If he could remember the make of a suspicious car or the face of anyone hanging around the area, it might help him figure out El Cazador’s identity. His ongoing search through old cases hadn’t yielded anything yet, either, and that failure placed both Katie and him in danger. He still had no idea of whom to watch for.

She sat on the porch swing, her sleepy new puppy cuddled in her lap. Her eyes were big and round at his approach.

“That was noisy, wasn’t it,” he said, pausing to stroke the pup’s mottled gray and black fur. “But now I’m going to put my guns away and we’re going over to Dana’s house. Won’t that be fun?”

She held the puppy tighter. “Can Buffy come, too?”

“Do you think she’d like to visit her brothers and sisters?”

Katie nodded. “She’d be scared here without me.”

“Then you hold on to her, and I’ll be ready in a few minutes.”

Zach stowed the guns back in the gun safes and set them back on the high closet shelf, well out of reach of curious fingers, then he quickly showered and dressed. When he stepped out onto the porch a short time later, the puppy had wriggled out of Katie’s arms and was romping the length of the porch, wrestling with one of his loafers.

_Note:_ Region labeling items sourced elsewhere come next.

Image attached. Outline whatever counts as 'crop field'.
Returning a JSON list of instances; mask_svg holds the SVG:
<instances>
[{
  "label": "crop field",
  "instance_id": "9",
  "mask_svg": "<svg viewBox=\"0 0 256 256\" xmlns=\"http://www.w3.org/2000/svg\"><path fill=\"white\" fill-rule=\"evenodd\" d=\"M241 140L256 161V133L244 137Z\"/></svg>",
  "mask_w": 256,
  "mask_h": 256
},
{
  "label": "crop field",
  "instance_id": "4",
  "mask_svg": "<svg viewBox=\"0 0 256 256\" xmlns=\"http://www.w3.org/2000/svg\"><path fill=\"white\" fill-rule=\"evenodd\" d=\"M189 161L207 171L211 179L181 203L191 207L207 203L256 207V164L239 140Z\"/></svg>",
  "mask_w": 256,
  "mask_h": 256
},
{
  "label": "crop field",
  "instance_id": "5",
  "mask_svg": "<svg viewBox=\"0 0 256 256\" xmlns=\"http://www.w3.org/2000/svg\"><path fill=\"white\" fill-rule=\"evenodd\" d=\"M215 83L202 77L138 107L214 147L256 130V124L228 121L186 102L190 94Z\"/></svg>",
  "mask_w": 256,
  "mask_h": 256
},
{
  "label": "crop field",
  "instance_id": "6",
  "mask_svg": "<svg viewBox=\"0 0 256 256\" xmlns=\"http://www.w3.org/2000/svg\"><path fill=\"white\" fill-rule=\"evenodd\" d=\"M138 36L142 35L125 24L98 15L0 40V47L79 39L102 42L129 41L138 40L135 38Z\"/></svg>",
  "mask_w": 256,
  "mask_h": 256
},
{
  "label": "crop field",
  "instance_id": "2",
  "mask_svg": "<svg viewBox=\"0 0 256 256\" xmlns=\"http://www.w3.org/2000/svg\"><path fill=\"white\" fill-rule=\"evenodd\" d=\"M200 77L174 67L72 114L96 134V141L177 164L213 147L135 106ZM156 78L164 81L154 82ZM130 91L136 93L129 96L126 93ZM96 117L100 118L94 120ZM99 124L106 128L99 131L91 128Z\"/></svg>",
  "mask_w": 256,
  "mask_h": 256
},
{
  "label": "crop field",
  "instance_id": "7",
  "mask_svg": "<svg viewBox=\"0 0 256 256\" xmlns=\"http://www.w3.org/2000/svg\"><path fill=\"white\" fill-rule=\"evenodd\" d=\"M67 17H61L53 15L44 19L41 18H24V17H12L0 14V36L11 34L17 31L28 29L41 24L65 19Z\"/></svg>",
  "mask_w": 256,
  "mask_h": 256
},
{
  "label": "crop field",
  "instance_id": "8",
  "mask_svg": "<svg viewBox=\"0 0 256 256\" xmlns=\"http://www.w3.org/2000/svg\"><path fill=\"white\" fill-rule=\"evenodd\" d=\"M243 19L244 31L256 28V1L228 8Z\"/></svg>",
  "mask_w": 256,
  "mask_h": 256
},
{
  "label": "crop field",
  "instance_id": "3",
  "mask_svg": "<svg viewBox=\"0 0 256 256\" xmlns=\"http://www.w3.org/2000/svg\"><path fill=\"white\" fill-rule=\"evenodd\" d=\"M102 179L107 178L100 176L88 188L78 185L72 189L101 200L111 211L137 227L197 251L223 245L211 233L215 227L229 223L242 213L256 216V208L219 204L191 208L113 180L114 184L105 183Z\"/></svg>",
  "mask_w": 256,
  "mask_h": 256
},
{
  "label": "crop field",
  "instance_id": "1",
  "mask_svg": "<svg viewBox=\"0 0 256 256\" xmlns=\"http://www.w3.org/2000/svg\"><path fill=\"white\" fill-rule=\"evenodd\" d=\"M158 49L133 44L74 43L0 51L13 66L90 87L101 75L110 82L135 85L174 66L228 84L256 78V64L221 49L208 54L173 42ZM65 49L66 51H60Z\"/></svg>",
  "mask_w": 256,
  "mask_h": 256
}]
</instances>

The black spot encircling her one blue eye like a pirate’s patch and her fierce puppy growl might have been amusing if not for the gnawed edges of his shoe—one that until today had been in perfect shape. “Uh, Katie? We need to watch out for what she chews on. No shoes, got it?” He looked around for the other one.

He found it at the far end of the porch, the insole chewed to shreds.

“She didn’t mean to be bad,” Katie whispered. “She doesn’t have to go away, does she? Like my mommy?”

He pivoted, intending to reassure her. Her pale face and trembling lower lip made his heart turn over. Katie had said so little to him these past weeks. What went on in the mind of a three-year-old who’d faced such loss?

He opened his arms and swept her into a bear hug, then kissed the top of her head. “Honey, there’s nothing your puppy could do that would make me take her away. Ever. I promise.”

“W-will my mommy come back?”

“I don’t know, sweetheart. We’ll keep her in our prayers, okay?”

Katie hadn’t asked since they’d left Dallas, and he’d wondered if she was afraid to even give voice to her fears. He just wished he could give her the answer she wanted.

Because after all this time, a feeling in his gut told him that she would never see her mother again.

* * * *

THE STUPID WOMAN HAD been tougher than he’d expected. He’d thought Janet would grovel at his feet and sell her soul for the hit she so desperately craved.